The report did not suggest disciplining Browning over his handling of the amusement ride investigation.
The report did, however, suggest Browning should be disciplined for violating his office’s policy of allowing only commissioned investigators to purchase their old service weapons.
Browning did so by signing documents attesting three non-law enforcement employees were law enforcement officers, the inspector general’s report said.
The forms also certified that criminal background checks were conducted on the employees when they were not.
The inspector general’s report also found that while serving as state fire marshal, Browning wore military ribbons to denote certain firefighting accomplishments while with the Gonzales Fire Department.
Although Browning intended for the ribbons to represent firefighting achievements, rather than military achievements, the Stolen Valor Act prohibits the wearing of medals when not authorized under federal regulations.
Browning discontinued wearing the ribbons after Department of Public Safety administrators advised him to do so.
The report also found Joel Domangue, the fire marshal’s former chief of emergency services, instructed state fire marshal employees — deployed to Alabama in May 2011 to assist in search and rescue operations after a tornado — to claim hours on their time sheets for work not performed.
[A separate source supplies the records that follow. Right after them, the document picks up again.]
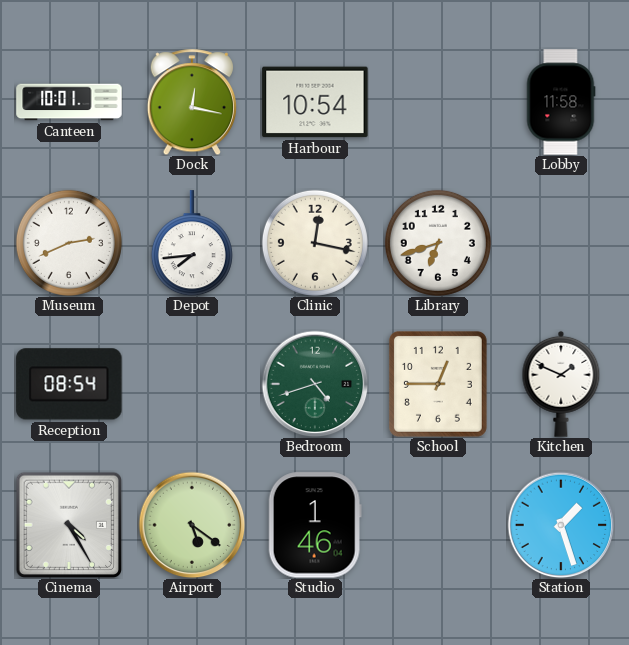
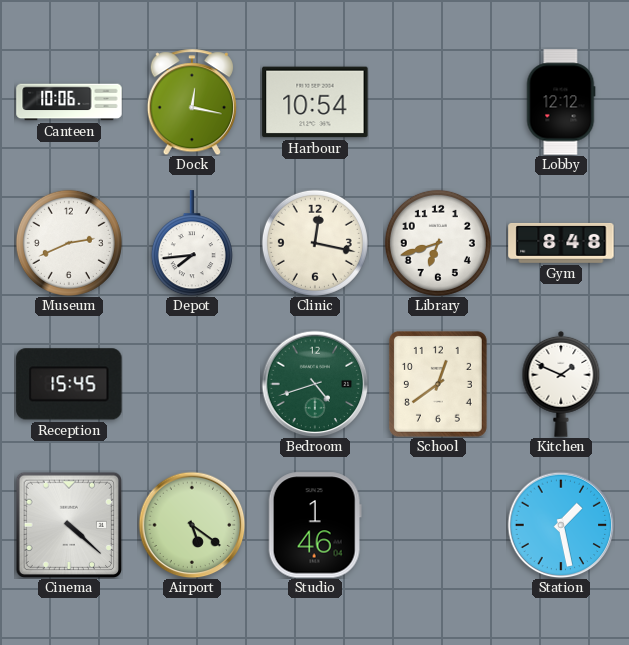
Canteen: 10:01 -> 10:06
Lobby: 11:58 -> 12:12
Gym: none -> 8:48
Reception: 08:54 -> 15:45
School: 12:45 -> 12:39
Cinema: 4:25 -> 4:22
Station: 1:27 -> 1:28
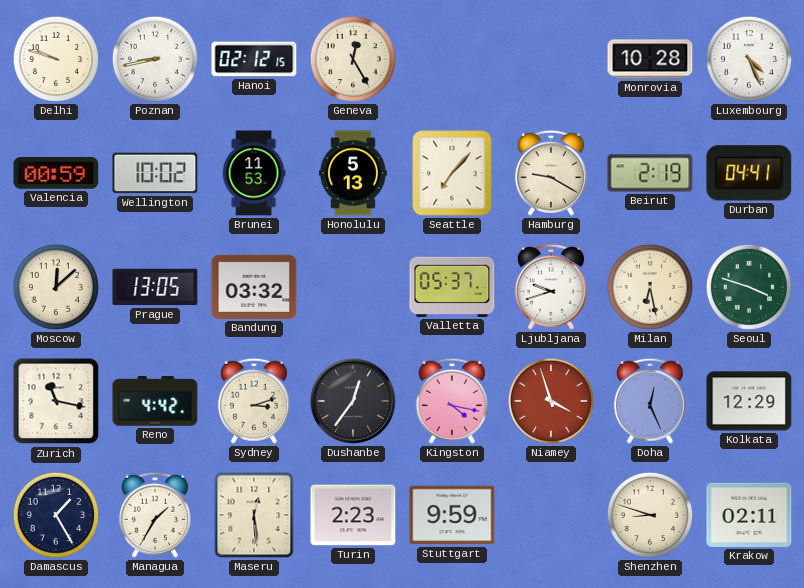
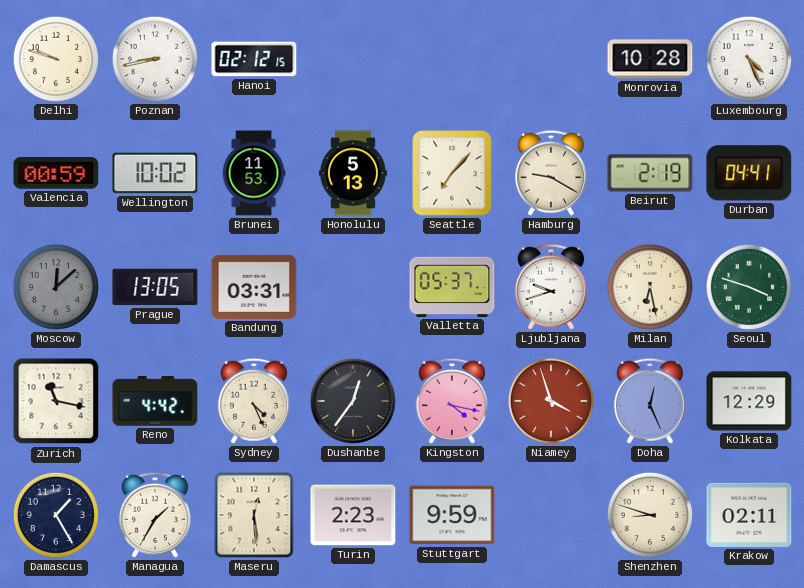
Geneva: 12:25 -> none
Moscow dial: cream -> grey
Bandung: 03:32 -> 03:31
Sydney: 3:12 -> 4:26
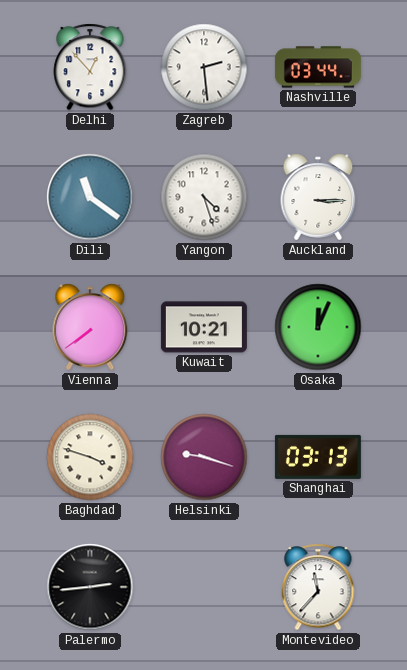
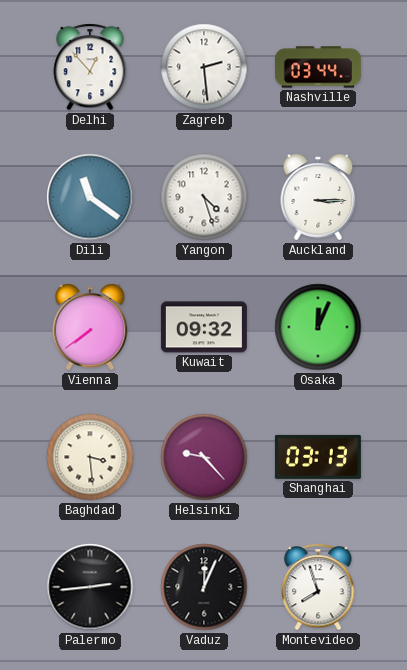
Kuwait: 10:21 -> 09:32
Baghdad: 3:48 -> 3:29
Helsinki: 9:18 -> 9:23
Vaduz: none -> 12:04
Montevideo: 11:37 -> 7:57
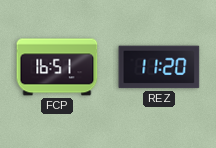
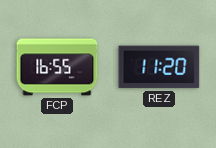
FCP: 16:51 -> 16:55
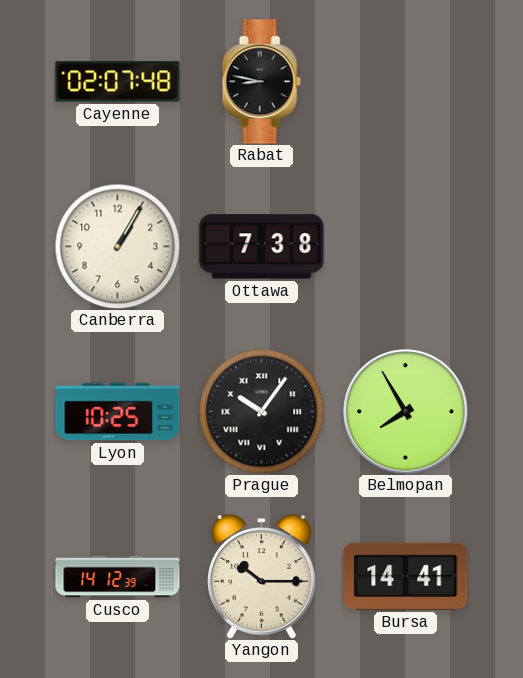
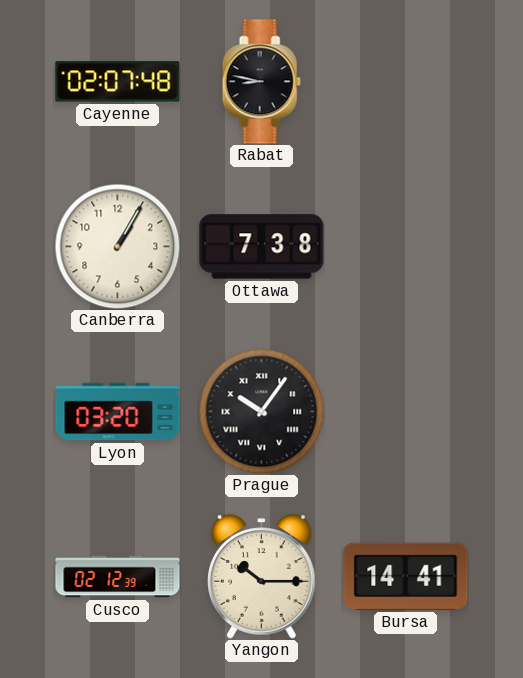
Lyon: 10:25 -> 03:20
Belmopan: 7:55 -> none
Cusco: 14:12 -> 02:12
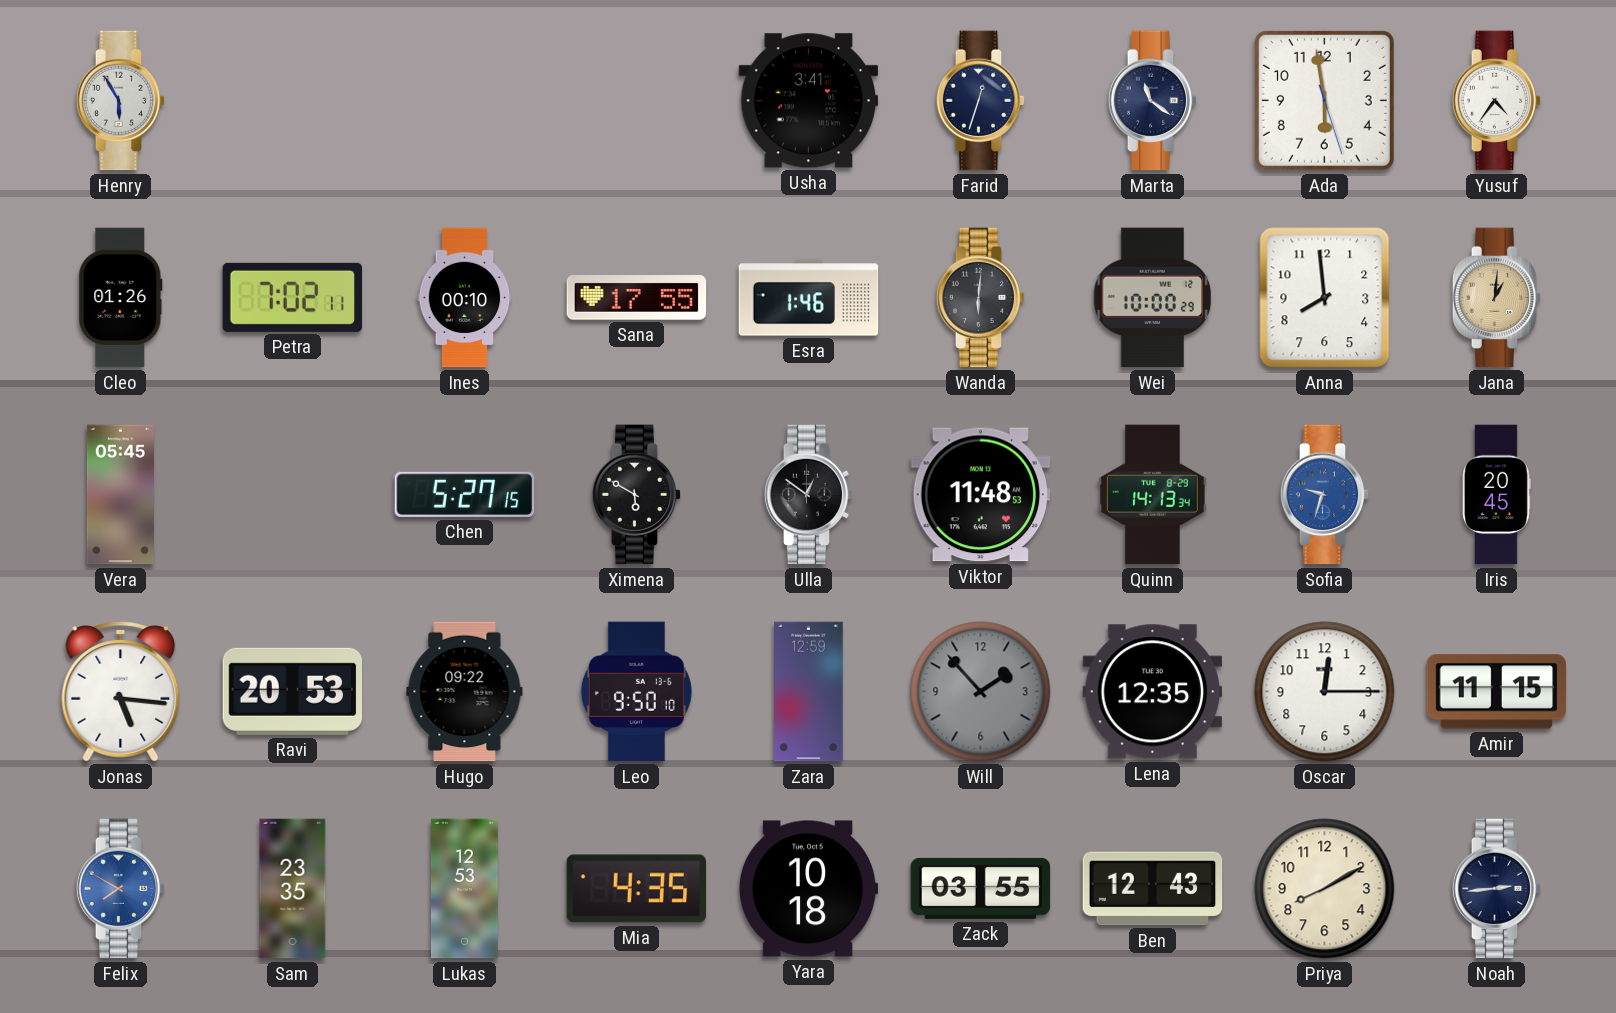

When Browning was made aware of the problem, he reported it to the Department of Public Safety, which resulted in the recovery of overpayments totaling $11,038 from 13 employees.
The inspector general’s investigation, which began March 2, was announced April 18, the day after Browning resigned from his position to take a job in the private sector.
State Police Col. Mike Edmonson said at the time that Browning’s resignation had nothing to do with the investigation, rather the fire marshal had been mulling the private sector job offer for months.
The next month, Browning decided to resume his governor-appointed position as state fire marshal after a State Police investigation into the allegations against Browning determined he did not attempt to defraud the Fire Marshal’s Office.
Edmonson said Tuesday he stands by his agency’s finding and is confident in Browning’s abilities as fire marshal.
Shannon Bates, a spokeswoman with Gov. Bobby Jindal’s office, said in a prepared statement that they too are “confident in Butch and his ability to do his job.”